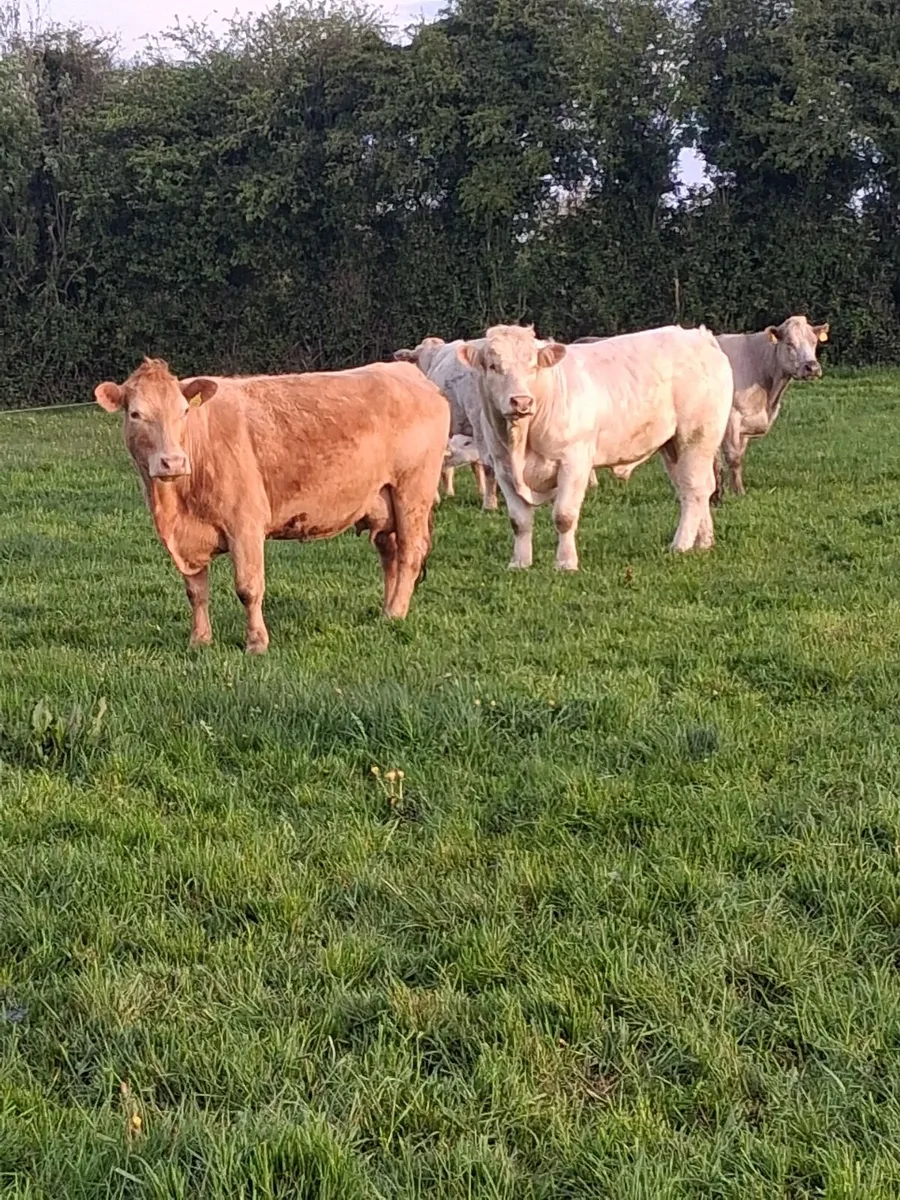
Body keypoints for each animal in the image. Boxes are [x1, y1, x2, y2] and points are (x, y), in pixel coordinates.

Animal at [93, 358, 448, 653]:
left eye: (183, 411)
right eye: (136, 414)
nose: (172, 461)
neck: (176, 504)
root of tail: (407, 371)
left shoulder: (245, 524)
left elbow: (248, 588)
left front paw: (256, 643)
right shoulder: (187, 541)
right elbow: (196, 591)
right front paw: (199, 640)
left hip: (413, 492)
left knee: (410, 553)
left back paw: (396, 613)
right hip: (383, 500)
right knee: (390, 553)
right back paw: (385, 610)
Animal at [456, 324, 733, 571]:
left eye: (533, 366)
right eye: (493, 366)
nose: (521, 401)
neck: (521, 442)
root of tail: (699, 335)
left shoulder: (574, 462)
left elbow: (564, 516)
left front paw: (566, 563)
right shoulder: (503, 467)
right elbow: (519, 521)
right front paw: (519, 563)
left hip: (696, 437)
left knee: (694, 489)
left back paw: (681, 544)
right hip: (673, 446)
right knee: (695, 489)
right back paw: (703, 541)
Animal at [714, 315, 829, 500]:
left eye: (814, 341)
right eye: (789, 343)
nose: (812, 367)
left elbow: (736, 457)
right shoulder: (733, 417)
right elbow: (733, 457)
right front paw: (738, 492)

··········

- [What is being asked]: The answer must be every line of the data that contains the word "front".

- [Solution to this problem]:
left front paw: (256, 643)
right front paw: (199, 640)
left front paw: (566, 563)
right front paw: (519, 563)
right front paw: (738, 492)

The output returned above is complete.